Vous êtes ici
Accueil > Actualité > Sécurité en Afrique de l’Ouest : Barkhane se retire mais ne part pas

Sécurité en Afrique de l’Ouest : Barkhane se retire mais ne part pas

La France et ses alliés se retirent officiellement du Mali. Ce qui est officieux et qui ne devrait pas surprendre, c’est que les 5000 soldats en disgrâce dans ce pays seront bientôt déployés dans la sous-région.

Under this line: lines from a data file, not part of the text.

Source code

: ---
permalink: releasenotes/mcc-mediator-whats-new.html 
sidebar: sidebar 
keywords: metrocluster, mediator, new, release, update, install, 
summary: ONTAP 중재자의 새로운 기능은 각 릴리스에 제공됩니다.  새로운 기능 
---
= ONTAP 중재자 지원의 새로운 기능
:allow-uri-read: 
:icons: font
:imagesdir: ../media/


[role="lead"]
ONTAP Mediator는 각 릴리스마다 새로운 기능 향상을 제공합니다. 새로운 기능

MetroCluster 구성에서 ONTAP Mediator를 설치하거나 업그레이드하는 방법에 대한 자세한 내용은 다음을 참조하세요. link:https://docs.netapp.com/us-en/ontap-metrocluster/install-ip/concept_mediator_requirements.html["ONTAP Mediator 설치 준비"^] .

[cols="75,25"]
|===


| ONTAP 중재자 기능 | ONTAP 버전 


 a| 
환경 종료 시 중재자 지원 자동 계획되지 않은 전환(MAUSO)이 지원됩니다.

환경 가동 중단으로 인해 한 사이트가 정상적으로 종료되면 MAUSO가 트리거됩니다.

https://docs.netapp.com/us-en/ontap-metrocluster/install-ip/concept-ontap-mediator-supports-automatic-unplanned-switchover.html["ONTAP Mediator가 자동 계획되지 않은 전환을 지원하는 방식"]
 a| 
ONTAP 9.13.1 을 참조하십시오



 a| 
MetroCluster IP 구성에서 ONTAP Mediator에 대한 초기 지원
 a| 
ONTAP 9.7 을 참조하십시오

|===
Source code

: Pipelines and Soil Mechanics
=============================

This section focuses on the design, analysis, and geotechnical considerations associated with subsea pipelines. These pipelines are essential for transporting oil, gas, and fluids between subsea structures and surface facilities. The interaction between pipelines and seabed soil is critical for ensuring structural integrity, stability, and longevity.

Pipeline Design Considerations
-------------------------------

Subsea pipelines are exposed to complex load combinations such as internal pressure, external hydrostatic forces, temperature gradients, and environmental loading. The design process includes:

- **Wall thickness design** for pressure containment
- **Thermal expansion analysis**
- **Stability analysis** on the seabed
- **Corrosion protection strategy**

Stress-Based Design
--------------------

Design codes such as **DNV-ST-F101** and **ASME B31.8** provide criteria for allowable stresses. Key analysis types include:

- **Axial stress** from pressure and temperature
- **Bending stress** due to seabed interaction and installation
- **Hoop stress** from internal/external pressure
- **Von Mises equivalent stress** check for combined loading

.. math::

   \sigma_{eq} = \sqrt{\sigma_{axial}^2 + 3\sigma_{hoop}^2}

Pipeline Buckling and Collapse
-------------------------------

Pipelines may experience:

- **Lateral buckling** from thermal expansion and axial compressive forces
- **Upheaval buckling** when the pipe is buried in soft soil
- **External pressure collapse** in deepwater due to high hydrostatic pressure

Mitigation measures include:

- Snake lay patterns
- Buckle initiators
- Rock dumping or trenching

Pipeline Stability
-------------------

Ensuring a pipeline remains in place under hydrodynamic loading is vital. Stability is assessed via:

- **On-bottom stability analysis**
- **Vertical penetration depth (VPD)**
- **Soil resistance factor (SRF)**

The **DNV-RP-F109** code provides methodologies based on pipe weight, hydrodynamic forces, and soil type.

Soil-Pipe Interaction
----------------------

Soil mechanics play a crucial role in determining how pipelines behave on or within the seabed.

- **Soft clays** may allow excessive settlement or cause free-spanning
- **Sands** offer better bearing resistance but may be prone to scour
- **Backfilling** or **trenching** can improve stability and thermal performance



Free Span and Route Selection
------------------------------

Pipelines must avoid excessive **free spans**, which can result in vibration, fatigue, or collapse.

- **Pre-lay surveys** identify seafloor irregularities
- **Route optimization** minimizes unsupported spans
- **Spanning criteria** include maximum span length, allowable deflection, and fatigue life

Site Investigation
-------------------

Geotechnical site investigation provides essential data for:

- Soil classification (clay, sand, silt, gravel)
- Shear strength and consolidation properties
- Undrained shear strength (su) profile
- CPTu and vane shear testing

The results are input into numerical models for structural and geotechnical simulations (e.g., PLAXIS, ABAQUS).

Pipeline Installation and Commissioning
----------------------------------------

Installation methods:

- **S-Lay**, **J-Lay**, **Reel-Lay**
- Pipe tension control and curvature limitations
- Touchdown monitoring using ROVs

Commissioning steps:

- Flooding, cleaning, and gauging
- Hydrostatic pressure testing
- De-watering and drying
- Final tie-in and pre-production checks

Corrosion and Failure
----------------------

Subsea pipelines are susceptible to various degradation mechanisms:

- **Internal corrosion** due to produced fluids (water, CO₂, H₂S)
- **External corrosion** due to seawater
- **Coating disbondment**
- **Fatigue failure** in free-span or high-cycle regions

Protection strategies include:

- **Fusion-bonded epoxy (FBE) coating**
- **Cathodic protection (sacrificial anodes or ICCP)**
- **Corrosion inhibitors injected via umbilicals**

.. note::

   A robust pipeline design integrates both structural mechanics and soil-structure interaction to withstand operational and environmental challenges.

Il n’est pas exclu que le Bénin‚ le Togo‚ le Niger…les accueillent au regard de certains passages clés de la « Déclaration conjointe sur la lutte contre la menace terroriste et le soutien à la paix et à la sécurité au Sahel et en Afrique de l’ouest » délivrée à l’Élysée, jeudi 17 février à la veille du sommet Union Européenne-Union africaine.

Par Sêmèvo Bonaventure AGBON

Les soldats de l’opération Barkhane et de la Task force Takuba bientôt accueillis dans le Golfe de Guinée ? Bien possible ! Dans la Déclaration supra mentionnée, le Canada, la France et les autres États Européens militairement engagés au Sahel estiment que « les conditions politiques, opérationnelles et juridiques ne sont plus réunies pour poursuivre efficacement leur engagement militaire actuel dans la lutte contre le terrorisme au Mali ». S’offusquant « des multiples obstructions des autorités de transition maliennes », ils ont alors « décidé d’entamer le retrait coordonné du territoire malien de leurs moyens militaires respectifs dédiés à ces opérations ». Néanmoins, ils ne se sont pas arrêtés là. Ils n’ont pas dit que lesdits « moyens militaires » vont regagner leurs pays d’origine. « En étroite coordination avec les États voisins, ils ont également exprimé leur volonté de rester engagés dans la région, dans le respect de leurs procédures constitutionnelles respectives », précise le document. Autrement dit, pas de démantèlement pur et simple de Barkhane et de Takuba.

À en croire la Déclaration, « les partenaires africains » ont souhaité héberger et poursuivre les opérations sécuritaires européennes dont les conditions seront retenues d’ici juin 2022. « À la demande de leurs partenaires africains, et sur la base de discussions sur les futures modalités de leur action conjointe, ils sont néanmoins convenus de poursuivre leur action conjointe contre le terrorisme dans la région du Sahel, notamment au Niger et dans le Golfe de Guinée, et ont engagé des consultations politiques et militaires avec eux dans l’objectif d’arrêter les paramètres de cette action commune d’ici juin 2022 », lit-on au sixième paragraphe de la même Déclaration conjointe.

L’argument brandit est de « contenir la potentielle extension géographique des actions des groupes armés terroristes en direction du Sud et de l’Ouest de la région ». La menace est, en effet réelle. Le Bénin qui était jusque-là épargné a subi par exemple une série d’attaques dont celles des 8 et 9 février qui ont fait une dizaine de morts dans le parc W. Face à cette situation, « les partenaires internationaux indiquent leur volonté d’envisager activement d’étendre leur soutien aux pays voisins du Golfe de Guinée et d’Afrique de l’Ouest, sur la base de leurs demandes », précise la Déclaration dont le Bénin, Togo, Niger, Côte d’Ivoire, Sénégal et le Tchad sont nommément signataires. Ils seront donc les prochains hôtes des militaires français et alliés.

Comment les peuples accueilleront-ils cette nouvelle ? Ils ne seront pas tendres avec leurs chefs d’État à qui la France a l’habitude de faire signer des partenariats aux clauses déséquilibrées qui n’arrangent que ses propres intérêts. Alors que peu sont-ils, les pays surtout francophones qui ont l’audace de lui dire non. A-t-elle tiré les leçons du Mali d’où elle part presque comme chassée ? En tout cas les présidents Béninois, Togolais, Nigériens…n’étaleront pas le tapis aux bases militaires françaises ou européennes sans avoir leurs peuples au dos. Les signes sont déjà assez perceptibles sur les réseaux sociaux.